(Input data Opens)
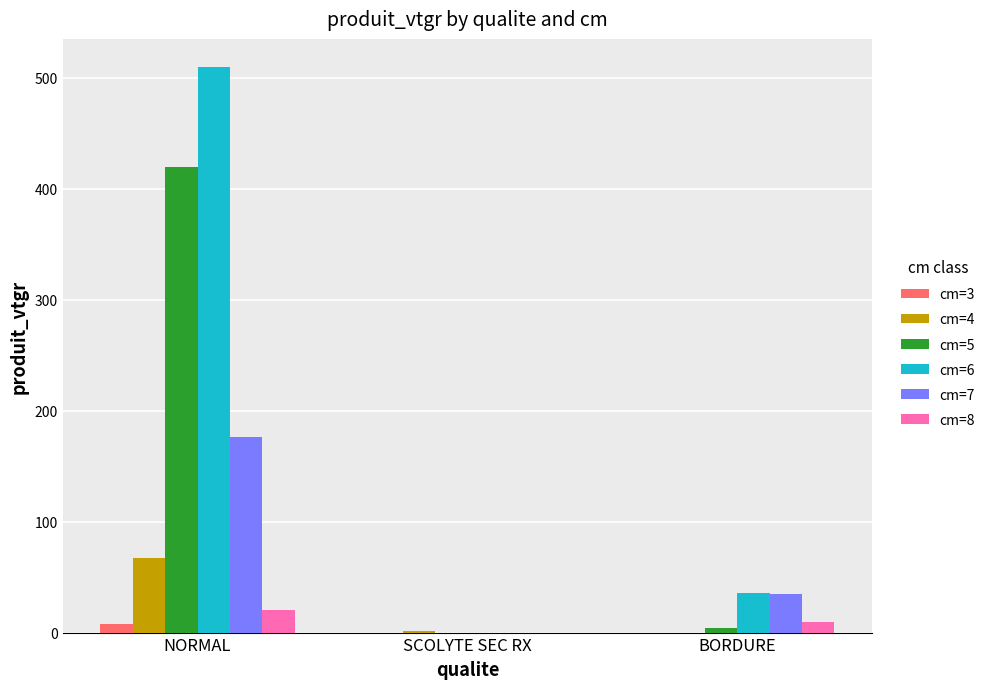

How many categories are shown in the chart?

3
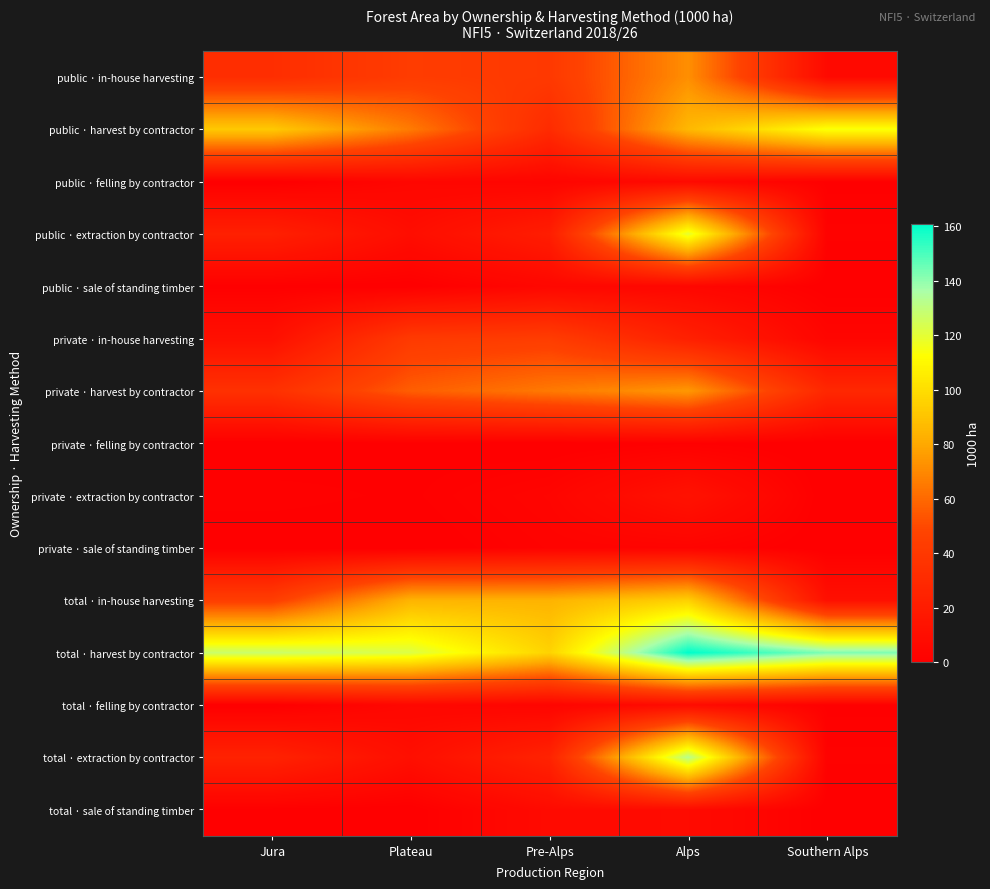

Reading left to right, what are all the values shown in this chart?

public · in-house harvesting: Jura=32.5	Plateau=42.9	Pre-Alps=40.6	Alps=71.9	Southern Alps=7.3
public · harvest by contractor: Jura=92.4	Plateau=65.6	Pre-Alps=30.8	Alps=85.7	Southern Alps=114.3
public · felling by contractor: Jura=0.0	Plateau=4.8	Pre-Alps=3.7	Alps=7.4	Southern Alps=1.0
public · extraction by contractor: Jura=22.9	Plateau=9.8	Pre-Alps=21.1	Alps=119.4	Southern Alps=2.1
public · sale of standing timber: Jura=0.7	Plateau=0.3	Pre-Alps=5.4	Alps=5.2	Southern Alps=0.4
private · in-house harvesting: Jura=11.5	Plateau=41.3	Pre-Alps=43.4	Alps=23.1	Southern Alps=4.2
private · harvest by contractor: Jura=34.8	Plateau=56.5	Pre-Alps=65.2	Alps=75.0	Southern Alps=28.3
private · felling by contractor: Jura=0.0	Plateau=0.7	Pre-Alps=0.0	Alps=1.1	Southern Alps=0.0
private · extraction by contractor: Jura=1.8	Plateau=1.0	Pre-Alps=3.9	Alps=13.2	Southern Alps=0.0
private · sale of standing timber: Jura=0.0	Plateau=0.0	Pre-Alps=2.6	Alps=3.0	Southern Alps=0.0
total · in-house harvesting: Jura=44.0	Plateau=84.2	Pre-Alps=84.0	Alps=95.0	Southern Alps=11.5
total · harvest by contractor: Jura=127.2	Plateau=122.1	Pre-Alps=96.0	Alps=160.7	Southern Alps=142.6
total · felling by contractor: Jura=0.0	Plateau=5.5	Pre-Alps=3.7	Alps=8.5	Southern Alps=1.0
total · extraction by contractor: Jura=24.7	Plateau=10.8	Pre-Alps=25.0	Alps=132.6	Southern Alps=2.1
total · sale of standing timber: Jura=0.7	Plateau=0.3	Pre-Alps=8.0	Alps=8.2	Southern Alps=0.4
(Input data Closes)
## Work to complete
Please copy the records above word for word, leaving out the pictures.

## Final answer
How many categories are shown in the chart?

3

Reading left to right, what are all the values shown in this chart?

public · in-house harvesting: Jura=32.5	Plateau=42.9	Pre-Alps=40.6	Alps=71.9	Southern Alps=7.3
public · harvest by contractor: Jura=92.4	Plateau=65.6	Pre-Alps=30.8	Alps=85.7	Southern Alps=114.3
public · felling by contractor: Jura=0.0	Plateau=4.8	Pre-Alps=3.7	Alps=7.4	Southern Alps=1.0
public · extraction by contractor: Jura=22.9	Plateau=9.8	Pre-Alps=21.1	Alps=119.4	Southern Alps=2.1
public · sale of standing timber: Jura=0.7	Plateau=0.3	Pre-Alps=5.4	Alps=5.2	Southern Alps=0.4
private · in-house harvesting: Jura=11.5	Plateau=41.3	Pre-Alps=43.4	Alps=23.1	Southern Alps=4.2
private · harvest by contractor: Jura=34.8	Plateau=56.5	Pre-Alps=65.2	Alps=75.0	Southern Alps=28.3
private · felling by contractor: Jura=0.0	Plateau=0.7	Pre-Alps=0.0	Alps=1.1	Southern Alps=0.0
private · extraction by contractor: Jura=1.8	Plateau=1.0	Pre-Alps=3.9	Alps=13.2	Southern Alps=0.0
private · sale of standing timber: Jura=0.0	Plateau=0.0	Pre-Alps=2.6	Alps=3.0	Southern Alps=0.0
total · in-house harvesting: Jura=44.0	Plateau=84.2	Pre-Alps=84.0	Alps=95.0	Southern Alps=11.5
total · harvest by contractor: Jura=127.2	Plateau=122.1	Pre-Alps=96.0	Alps=160.7	Southern Alps=142.6
total · felling by contractor: Jura=0.0	Plateau=5.5	Pre-Alps=3.7	Alps=8.5	Southern Alps=1.0
total · extraction by contractor: Jura=24.7	Plateau=10.8	Pre-Alps=25.0	Alps=132.6	Southern Alps=2.1
total · sale of standing timber: Jura=0.7	Plateau=0.3	Pre-Alps=8.0	Alps=8.2	Southern Alps=0.4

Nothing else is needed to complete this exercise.